Saturday, October 6, 2007

Evaluating health insurance

I'm working on benefits enrollment this weekend. I've compiled all of this year's medical expenses to help decide what option to go with. I know that we're very fortunate not to have any health problems. The only times we typically see a doctor is for an annual checkup. This year, we had a baby, which increased our medical expenses. I'm going to use this year's expenses to help decide if we can go with an HSA or whether it's better to stick with our current POS plan.

POS plan basics

I have two options for the 2008 POS plan, a high and a low option. The high option costs about $5400 in premiums to insure my family for 2008, and the low option about $3900 in premiums. The main differences that would affect us come down to the low option copays being $20 more per doctor visit, and the low option covering 80% of certain costs (like lab costs), while the high option covers 90%.

Since we can rely on in-network doctors, both the POS high and low option out-of network deductibles don't really affect us. The out of pocket maximums for both in-network and out-of-network are drastically higher for the low option, so much so that I'd choose the high option if we expected any type of medical costs beyond routine checkups in 2008. The POS high option has in-network out of pocket maximums of $1200 for an individual and $3600 for a family.

HSA plan basics

The HSA/consumer driven plan costs about $3400 in premiums to insure my family for 2008, about $500 cheaper than the POS low option and $2000 cheaper than the POS high option. The HSA/consumer driven option has out of pocket maximums of $2500 for an individual and $5000 for a family. All the plans will cover preventative expenses 100%.

Comparison of the options

This year, we had about $1750 in medical costs beyond our medical insurance premiums. If we chose the HSA/consumer driven option, and had similar medical needs next year, we'd have to exceed the deductible of $1200 for an individual and $2400 for a family before coverage kicked in. This would cut the HSA/consumer driven option advantage from $2000 to $800 ($2000 in annual premium savings less the $1200 deductible).

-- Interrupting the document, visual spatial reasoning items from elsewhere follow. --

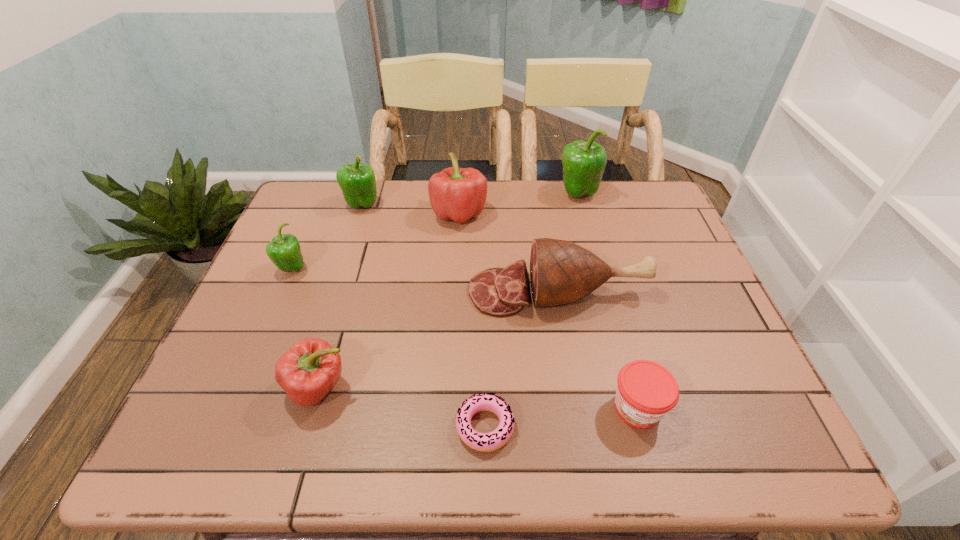
Locate an element on the screen. vacant space at the left edge of the desktop is located at coordinates (274, 271).

In the image, there is a desktop. Identify the location of vacant space at the right edge. The image size is (960, 540). (702, 413).

You are a GUI agent. You are given a task and a screenshot of the screen. Output one action in this format:
    pyautogui.click(x=<x>, y=<y>)
    Task: Click on the vacant space at the far right corner of the desktop
    
    Given the screenshot: What is the action you would take?
    pyautogui.click(x=648, y=190)

Identify the location of free space at the near right corner of the desktop. The image size is (960, 540). (702, 420).

Locate an element on the screen. The width and height of the screenshot is (960, 540). free space that is in between the nearest green bell pepper and the tallest object is located at coordinates (435, 231).

Find the location of a particular element. This screenshot has width=960, height=540. free space that is in between the left pink bell pepper and the farther pink bell pepper is located at coordinates (389, 301).

What are the coordinates of `vacant space that is in between the pink doughnut and the second smallest green bell pepper` in the screenshot? It's located at (423, 315).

Next, we exceeded the $1200 individual in-network out of pocket maximum on this year's POS plan and got some bills covered 100%. We'd have to exceed $2500 in expenses under the HSA/consumer driven plan before we got those same bills covered 100%. The POS high option is the better option if we had similar expenses in 2008 as we incurred this year (the low option having already been eliminated for this scenario).

Since I don't expect expenses like this year's in 2008, I'm down to the POS low option or the HSA/consumer driven option. While the HSA/consumer driven option has cheaper premiums, it has the deductible for non-preventative medical expenses, while the POS low option doesn't. A couple of trips to the pediatrician's office with a sick kid could easily wipe out the savings benefits. Because of this, and the fact that our pediatrician doesn't accept the company that provides the HSA/consumer driven option's insurance, meaning we'd have to use out of network benefits, means that I'm going with the POS low option.

The HSA part of the health plan isn't even a factor in my decision, it's the premiums. The premiums are going to have to come down significantly more before I'll consider going with the HSA/consumer driven option.